On Monday, 4th October 2021, around 8:45 pm IST, interlinked social media platforms Facebook, Facebook Messenger, WhatsApp and Instagram suffered a global outrage for more than 6 hours. Through a major part of the day, users on the platforms complained of errors that eventually turned into a complete worldwide shutdown of these apps, resulting in decline of stock price by 5% for the owner Silicon Valley firm. In fact, Standard Media Index, an ad measurement firm, further estimated that Facebook had lost over 5,45,000 USD per hour in revenue during the major fault.
When more than 10.6 million users started reporting about the breakdown (they were unable to send or receive any kind of messages or media), Facebook officials quickly took to Twitter to apologise for the inconvenience. They had further stated that they had been facing some network problems and all their teams were working in collaboration to fix the issue and restore the apps as early as possible.
After a wait of almost 6 hours, Facebook-powered services were finally restored and responsive. Billions of users across the world faced this huge outrage across all 4 platforms. This has been described as one of the longest outrages in the history of Facebook connected platforms, by Downdetector, a firm that monitors global internet issues.
What was the actual reason behind the outrage?
According to media reports, the primary cause of the fault was a ‘Domain Name System’ or DNS error on Facebook’s main page. This, in turn, led to a ‘technical glitch’ or withdrawing of its BGP (Border Gateway Protocol) routes affecting all the connected apps. These routes are actually part of the DNS system of the internet, which is an important feature that denotes which way the internet traffic should proceed. DNS’s job is to convert Facebook’s domain name. i.e., ‘facebook.com’ to billions of IP addresses. But on Monday, DNS was unable to do that. Instead, Facebook’s DNS data was suddenly unavailable, rendering the apps and web addresses useless. However, experts believe that the main issue was a misconfiguration (code push) in Facebook’s routers, that couldn’t connect its custom-made network to the global internet system.
How did the Facebook team finally resolve it?

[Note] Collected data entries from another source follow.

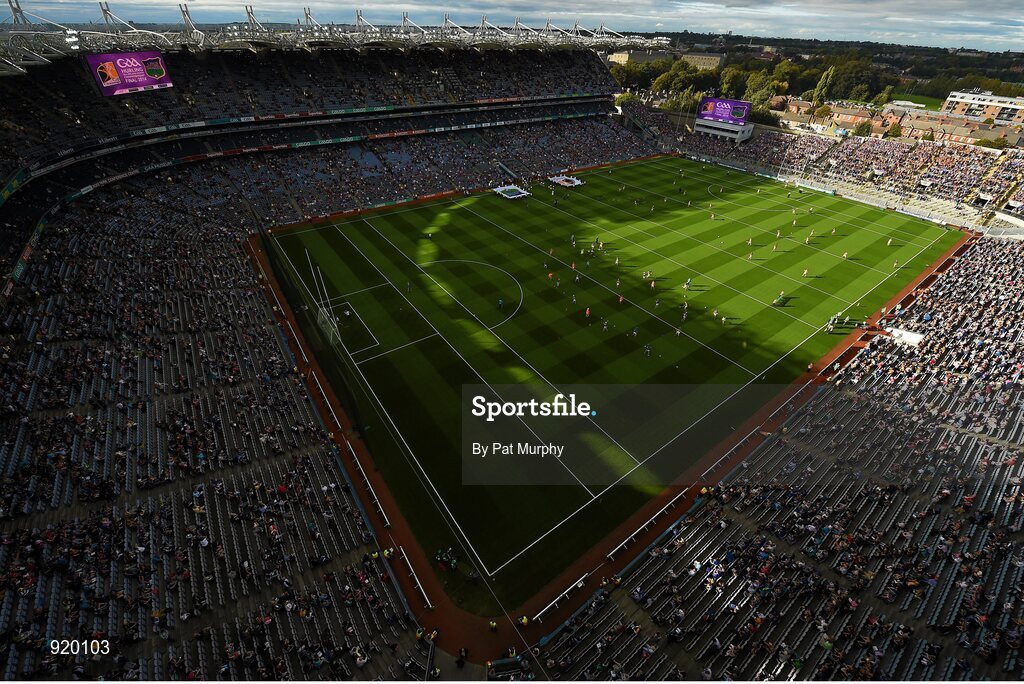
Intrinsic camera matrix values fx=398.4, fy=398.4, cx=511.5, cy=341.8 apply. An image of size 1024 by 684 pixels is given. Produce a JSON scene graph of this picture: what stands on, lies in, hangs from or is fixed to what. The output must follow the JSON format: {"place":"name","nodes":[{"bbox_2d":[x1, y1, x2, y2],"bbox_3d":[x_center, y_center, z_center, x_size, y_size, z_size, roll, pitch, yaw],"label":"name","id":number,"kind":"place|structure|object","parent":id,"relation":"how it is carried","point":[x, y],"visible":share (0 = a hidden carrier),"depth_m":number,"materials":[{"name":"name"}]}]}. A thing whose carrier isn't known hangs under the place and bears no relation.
{"place":"outdoors","nodes":[
{"label":"outdoors","id":0,"kind":"place"},
{"bbox_2d":[0,0,1023,54],"label":"sky","id":1,"kind":"structure","parent":0,"point":[986,46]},
{"bbox_2d":[249,170,960,665],"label":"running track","id":2,"kind":"structure","parent":0,"point":[407,539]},
{"bbox_2d":[311,373,339,425],"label":"advertising board","id":3,"kind":"object","parent":2,"relation":"on","point":[327,403],"visible":0.86,"depth_m":30.93,"materials":[{"name":"white"}]},
{"bbox_2d":[344,440,387,524],"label":"advertising board","id":4,"kind":"object","parent":2,"relation":"on","point":[369,487],"visible":0.93,"depth_m":25.55,"materials":[{"name":"white"}]},
{"bbox_2d":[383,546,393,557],"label":"person","id":5,"kind":"object","parent":2,"relation":"on","point":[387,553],"visible":0.89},
{"bbox_2d":[400,549,432,607],"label":"advertising board","id":6,"kind":"object","parent":2,"relation":"on","point":[419,585],"visible":0.92,"depth_m":22.08,"materials":[{"name":"white"}]},
{"bbox_2d":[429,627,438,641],"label":"person","id":7,"kind":"object","parent":2,"relation":"on","point":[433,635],"visible":0.9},
{"bbox_2d":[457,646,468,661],"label":"person","id":8,"kind":"object","parent":2,"relation":"on","point":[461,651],"visible":0.97,"depth_m":18.86},
{"bbox_2d":[489,619,498,632],"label":"person","id":9,"kind":"object","parent":2,"relation":"on","point":[493,625],"visible":0.97,"depth_m":20.32},
{"bbox_2d":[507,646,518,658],"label":"person","id":10,"kind":"object","parent":2,"relation":"on","point":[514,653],"visible":0.79,"depth_m":18.92},
{"bbox_2d":[519,614,529,626],"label":"person","id":11,"kind":"object","parent":2,"relation":"on","point":[524,621],"visible":0.96,"depth_m":19.92},
{"bbox_2d":[533,573,587,621],"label":"advertising board","id":12,"kind":"object","parent":2,"relation":"on","point":[536,617],"visible":0.97,"depth_m":21.58,"materials":[{"name":"white"}]},
{"bbox_2d":[605,487,693,559],"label":"advertising board","id":13,"kind":"object","parent":2,"relation":"on","point":[642,527],"visible":0.93,"depth_m":24.33,"materials":[{"name":"white"}]},
{"bbox_2d":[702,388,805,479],"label":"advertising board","id":14,"kind":"object","parent":2,"relation":"on","point":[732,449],"visible":0.8,"depth_m":29.56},
{"bbox_2d":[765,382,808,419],"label":"advertising board","id":15,"kind":"object","parent":2,"relation":"on","point":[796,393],"visible":0.74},
{"bbox_2d":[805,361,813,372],"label":"person","id":16,"kind":"object","parent":2,"relation":"on","point":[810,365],"visible":0.98,"depth_m":35.38},
{"bbox_2d":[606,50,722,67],"label":"building","id":17,"kind":"structure","parent":0,"point":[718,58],"materials":[{"name":"beige stone"}]},
{"bbox_2d":[680,51,723,69],"label":"building","id":18,"kind":"structure","parent":0,"point":[706,60],"materials":[{"name":"beige stone"}]},
{"bbox_2d":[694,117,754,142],"label":"building","id":19,"kind":"structure","parent":0,"point":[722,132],"visible":0.72,"materials":[{"name":"white concrete"}]},
{"bbox_2d":[696,97,751,124],"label":"video screen","id":20,"kind":"object","parent":19,"relation":"on","point":[708,110],"visible":0.93,"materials":[{"name":"purple"}]},
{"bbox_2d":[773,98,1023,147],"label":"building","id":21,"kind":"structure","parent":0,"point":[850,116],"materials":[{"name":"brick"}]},
{"bbox_2d":[888,93,944,110],"label":"lawn","id":22,"kind":"structure","parent":0,"point":[930,106],"materials":[{"name":"green plant"}]},
{"bbox_2d":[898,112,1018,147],"label":"building","id":23,"kind":"structure","parent":0,"point":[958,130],"materials":[{"name":"brick"}]},
{"bbox_2d":[940,90,1023,126],"label":"building","id":24,"kind":"structure","parent":0,"point":[950,100],"materials":[{"name":"brick"}]},
{"label":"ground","id":25,"kind":"structure","parent":0},
{"bbox_2d":[0,173,426,681],"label":"stand","id":26,"kind":"object","parent":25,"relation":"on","point":[1,477],"visible":0.94,"depth_m":21.95,"materials":[{"name":"grey concrete"}]},
{"bbox_2d":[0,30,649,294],"label":"grandstand","id":27,"kind":"object","parent":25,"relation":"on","point":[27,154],"visible":0.8,"materials":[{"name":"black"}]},
{"bbox_2d":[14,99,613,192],"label":"stadium balcony","id":28,"kind":"structure","parent":27,"relation":"attached to","point":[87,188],"depth_m":58.61,"materials":[{"name":"grey concrete"}]},
{"bbox_2d":[1,2,661,73],"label":"stadium roof","id":29,"kind":"structure","parent":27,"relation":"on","point":[554,40],"depth_m":57.27,"materials":[{"name":"metal"}]},
{"bbox_2d":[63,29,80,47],"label":"floodlight","id":30,"kind":"object","parent":29,"relation":"attached to","point":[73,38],"visible":0.84,"depth_m":46.39,"materials":[{"name":"white"}]},
{"bbox_2d":[85,51,173,96],"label":"video screen","id":31,"kind":"object","parent":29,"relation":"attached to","point":[123,72],"visible":0.84,"depth_m":53.71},
{"bbox_2d":[265,150,959,614],"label":"football pitch","id":32,"kind":"object","parent":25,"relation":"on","point":[642,166],"visible":0.8,"depth_m":38.47,"materials":[{"name":"green plant"}]},
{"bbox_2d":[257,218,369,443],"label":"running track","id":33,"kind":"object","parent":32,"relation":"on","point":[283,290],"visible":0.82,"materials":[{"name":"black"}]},
{"bbox_2d":[305,252,341,346],"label":"goal post","id":34,"kind":"object","parent":32,"relation":"on","point":[321,312],"visible":0.97,"depth_m":38.39,"materials":[{"name":"white metal"}]},
{"bbox_2d":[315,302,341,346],"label":"goal","id":35,"kind":"object","parent":32,"relation":"on","point":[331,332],"visible":0.73,"depth_m":38.42,"materials":[{"name":"white"}]},
{"bbox_2d":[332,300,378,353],"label":"field marking","id":36,"kind":"object","parent":32,"relation":"in","point":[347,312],"visible":0.75,"depth_m":38.87,"materials":[{"name":"white paint"}]},
{"bbox_2d":[405,280,411,292],"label":"person","id":37,"kind":"object","parent":32,"relation":"on","point":[407,286],"visible":0.99,"depth_m":41.67},
{"bbox_2d":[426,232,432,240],"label":"person","id":38,"kind":"object","parent":32,"relation":"on","point":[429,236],"visible":0.98,"depth_m":55.94},
{"bbox_2d":[434,546,458,570],"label":"person","id":39,"kind":"object","parent":32,"relation":"on","point":[439,555],"visible":0.95,"depth_m":21.78},
{"bbox_2d":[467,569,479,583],"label":"person","id":40,"kind":"object","parent":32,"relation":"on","point":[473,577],"visible":0.98,"depth_m":21.31},
{"bbox_2d":[496,298,504,309],"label":"person","id":41,"kind":"object","parent":32,"relation":"on","point":[499,302],"visible":0.98,"depth_m":39.99},
{"bbox_2d":[493,185,530,199],"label":"banner","id":42,"kind":"object","parent":32,"relation":"on","point":[514,192],"visible":0.95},
{"bbox_2d":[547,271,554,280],"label":"person","id":43,"kind":"object","parent":32,"relation":"on","point":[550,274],"visible":0.97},
{"bbox_2d":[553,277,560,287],"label":"person","id":44,"kind":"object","parent":32,"relation":"on","point":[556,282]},
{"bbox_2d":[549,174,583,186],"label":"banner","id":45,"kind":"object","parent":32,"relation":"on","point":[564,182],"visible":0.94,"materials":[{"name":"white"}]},
{"bbox_2d":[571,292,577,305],"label":"person","id":46,"kind":"object","parent":32,"relation":"on","point":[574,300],"visible":0.94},
{"bbox_2d":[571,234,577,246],"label":"person","id":47,"kind":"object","parent":32,"relation":"on","point":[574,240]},
{"bbox_2d":[584,307,590,318],"bbox_3d":[7.237,-2.805,38.260,0.637,1.258,0.724,-23,42,-30],"label":"person","id":48,"kind":"object","parent":32,"relation":"on","point":[588,312],"visible":0.98,"depth_m":38.22},
{"bbox_2d":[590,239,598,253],"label":"person","id":49,"kind":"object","parent":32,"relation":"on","point":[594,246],"visible":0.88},
{"bbox_2d":[602,319,609,331],"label":"person","id":50,"kind":"object","parent":32,"relation":"on","point":[606,324],"visible":0.96,"depth_m":37.64},
{"bbox_2d":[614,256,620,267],"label":"person","id":51,"kind":"object","parent":32,"relation":"on","point":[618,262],"visible":0.94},
{"bbox_2d":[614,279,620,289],"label":"person","id":52,"kind":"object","parent":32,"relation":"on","point":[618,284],"visible":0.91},
{"bbox_2d":[618,294,624,304],"bbox_3d":[11.827,-4.647,43.074,0.685,1.273,0.727,-23,42,-30],"label":"person","id":53,"kind":"object","parent":32,"relation":"on","point":[620,298],"visible":0.97,"depth_m":43.08},
{"bbox_2d":[631,326,638,338],"bbox_3d":[11.587,-0.894,37.413,0.751,1.233,0.725,-23,42,-30],"label":"person","id":54,"kind":"object","parent":32,"relation":"on","point":[634,332],"visible":0.97,"depth_m":37.38},
{"bbox_2d":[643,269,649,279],"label":"person","id":55,"kind":"object","parent":32,"relation":"on","point":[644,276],"visible":0.93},
{"bbox_2d":[644,343,651,356],"bbox_3d":[12.185,0.638,35.692,0.765,1.295,0.826,28,43,32],"label":"person","id":56,"kind":"object","parent":32,"relation":"on","point":[648,349],"visible":0.97,"depth_m":35.64},
{"bbox_2d":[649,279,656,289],"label":"person","id":57,"kind":"object","parent":32,"relation":"on","point":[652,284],"visible":0.97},
{"bbox_2d":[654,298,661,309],"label":"person","id":58,"kind":"object","parent":32,"relation":"on","point":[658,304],"visible":0.93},
{"bbox_2d":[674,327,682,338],"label":"person","id":59,"kind":"object","parent":32,"relation":"on","point":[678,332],"visible":0.97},
{"bbox_2d":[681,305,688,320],"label":"person","id":60,"kind":"object","parent":32,"relation":"on","point":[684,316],"visible":0.94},
{"bbox_2d":[684,277,691,288],"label":"person","id":61,"kind":"object","parent":32,"relation":"on","point":[686,286],"visible":0.96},
{"bbox_2d":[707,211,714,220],"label":"person","id":62,"kind":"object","parent":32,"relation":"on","point":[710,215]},
{"bbox_2d":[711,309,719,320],"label":"person","id":63,"kind":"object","parent":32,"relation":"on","point":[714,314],"visible":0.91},
{"bbox_2d":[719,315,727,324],"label":"person","id":64,"kind":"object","parent":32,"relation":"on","point":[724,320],"visible":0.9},
{"bbox_2d":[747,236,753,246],"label":"person","id":65,"kind":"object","parent":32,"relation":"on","point":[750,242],"visible":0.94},
{"bbox_2d":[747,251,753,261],"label":"person","id":66,"kind":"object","parent":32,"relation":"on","point":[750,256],"visible":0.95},
{"bbox_2d":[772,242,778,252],"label":"person","id":67,"kind":"object","parent":32,"relation":"on","point":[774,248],"visible":0.94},
{"bbox_2d":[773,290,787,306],"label":"person","id":68,"kind":"object","parent":32,"relation":"on","point":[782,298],"visible":0.98,"depth_m":41.29},
{"bbox_2d":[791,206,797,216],"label":"person","id":69,"kind":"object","parent":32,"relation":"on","point":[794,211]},
{"bbox_2d":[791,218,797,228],"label":"person","id":70,"kind":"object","parent":32,"relation":"on","point":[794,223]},
{"bbox_2d":[801,268,808,277],"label":"person","id":71,"kind":"object","parent":32,"relation":"on","point":[804,274],"visible":0.98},
{"bbox_2d":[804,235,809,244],"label":"person","id":72,"kind":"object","parent":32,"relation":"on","point":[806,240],"visible":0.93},
{"bbox_2d":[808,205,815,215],"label":"person","id":73,"kind":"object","parent":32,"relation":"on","point":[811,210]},
{"bbox_2d":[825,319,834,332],"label":"person","id":74,"kind":"object","parent":32,"relation":"on","point":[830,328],"visible":0.98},
{"bbox_2d":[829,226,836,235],"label":"person","id":75,"kind":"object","parent":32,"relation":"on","point":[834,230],"visible":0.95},
{"bbox_2d":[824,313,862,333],"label":"group","id":76,"kind":"object","parent":32,"relation":"on","point":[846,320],"visible":0.94,"depth_m":39.44},
{"bbox_2d":[842,250,849,259],"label":"person","id":77,"kind":"object","parent":32,"relation":"on","point":[844,256],"visible":0.98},
{"bbox_2d":[886,237,893,245],"bbox_3d":[53.574,-14.269,56.337,0.952,1.298,0.774,-23,42,-30],"label":"person","id":78,"kind":"object","parent":32,"relation":"on","point":[888,242],"visible":0.99,"depth_m":56.34},
{"bbox_2d":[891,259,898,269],"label":"person","id":79,"kind":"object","parent":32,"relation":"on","point":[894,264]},
{"bbox_2d":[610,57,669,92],"label":"tree","id":80,"kind":"object","parent":25,"relation":"on","point":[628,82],"visible":0.56,"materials":[{"name":"green plant"}]},
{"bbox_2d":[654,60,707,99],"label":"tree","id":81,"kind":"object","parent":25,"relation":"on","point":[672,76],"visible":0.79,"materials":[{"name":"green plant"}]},
{"bbox_2d":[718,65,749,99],"label":"tree","id":82,"kind":"object","parent":25,"relation":"on","point":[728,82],"visible":0.69,"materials":[{"name":"green plant"}]},
{"bbox_2d":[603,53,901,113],"label":"tree row","id":83,"kind":"object","parent":25,"relation":"on","point":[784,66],"visible":0.55,"materials":[{"name":"green plant"}]},
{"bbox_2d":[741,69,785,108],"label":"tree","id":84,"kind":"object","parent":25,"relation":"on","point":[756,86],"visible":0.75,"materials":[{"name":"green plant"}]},
{"bbox_2d":[540,227,1022,681],"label":"stand","id":85,"kind":"object","parent":25,"relation":"on","point":[1022,573],"visible":0.93,"depth_m":22.36,"materials":[{"name":"grey concrete"}]},
{"bbox_2d":[881,327,923,345],"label":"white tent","id":86,"kind":"object","parent":85,"relation":"on","point":[896,332],"visible":0.66,"depth_m":37.74,"materials":[{"name":"white fabric"}]},
{"bbox_2d":[811,67,835,102],"label":"tree","id":87,"kind":"object","parent":25,"relation":"on","point":[822,82],"visible":0.74,"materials":[{"name":"green plant"}]},
{"bbox_2d":[651,116,1023,229],"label":"stand","id":88,"kind":"object","parent":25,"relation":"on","point":[1008,164],"visible":0.8,"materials":[{"name":"grey concrete"}]},
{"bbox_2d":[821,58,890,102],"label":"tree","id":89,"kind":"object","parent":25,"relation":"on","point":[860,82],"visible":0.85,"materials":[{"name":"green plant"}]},
{"bbox_2d":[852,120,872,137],"label":"tree","id":90,"kind":"object","parent":25,"relation":"on","point":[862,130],"visible":0.85,"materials":[{"name":"green plant"}]},
{"bbox_2d":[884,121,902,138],"label":"tree","id":91,"kind":"object","parent":25,"relation":"on","point":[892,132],"visible":0.82,"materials":[{"name":"plant"}]},
{"bbox_2d":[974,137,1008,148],"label":"tree","id":92,"kind":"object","parent":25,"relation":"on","point":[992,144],"visible":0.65,"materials":[{"name":"green plant"}]}
]}

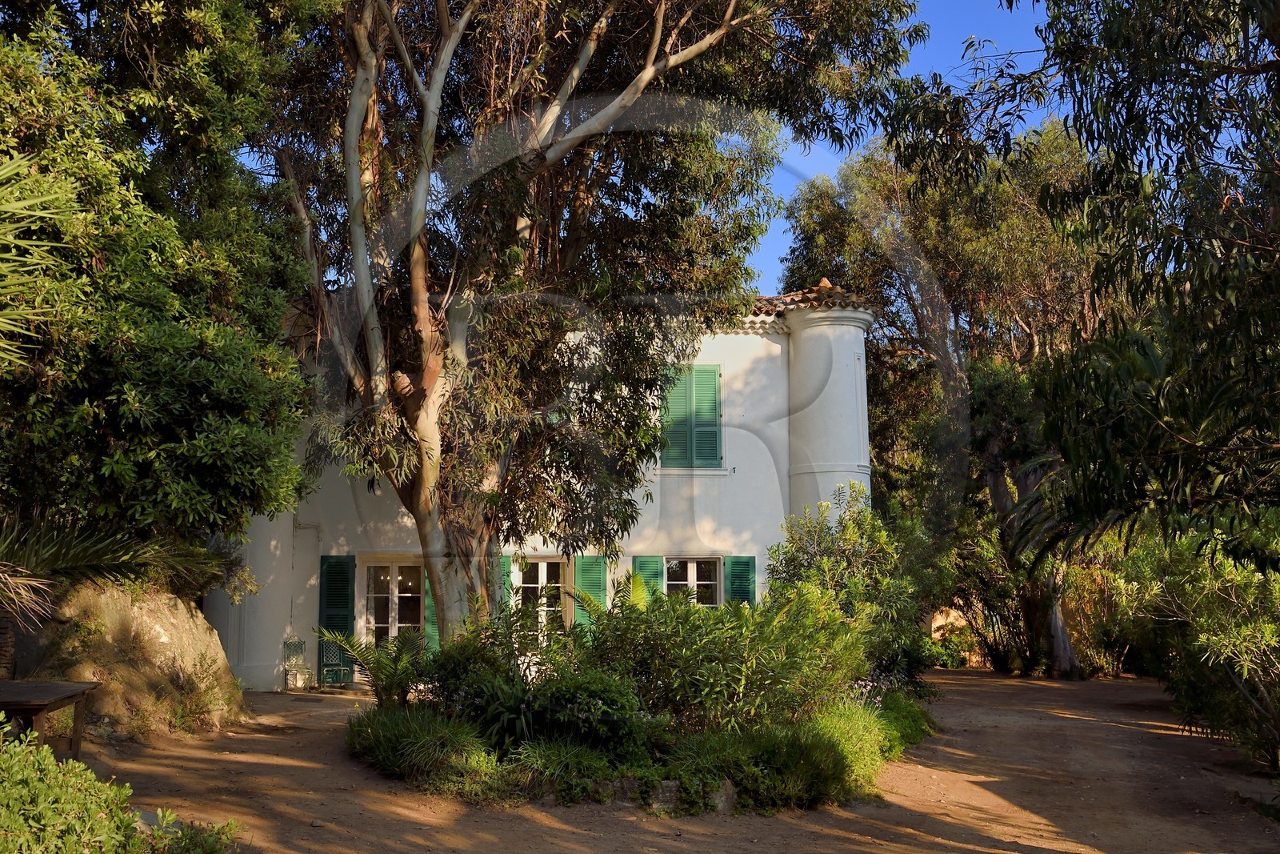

During the outrage, the company’s internal working tools (including their own email system and security badge applications) were also down, which is why the officials could not immediately work on the issue. The employees were also prohibited from leaving or entering the company’s headquarters, until the crisis was resolved. The teams took about 6 hours to debug the DNS issue, after which slowly and carefully the platforms were restored back to normalcy. It was found that the DNS issue that had hit Facebook-powered services was indeed complex and that’s the reason why the firm took so long to reboot it. However, Facebook authorities have not yet issued an official report giving details of the same.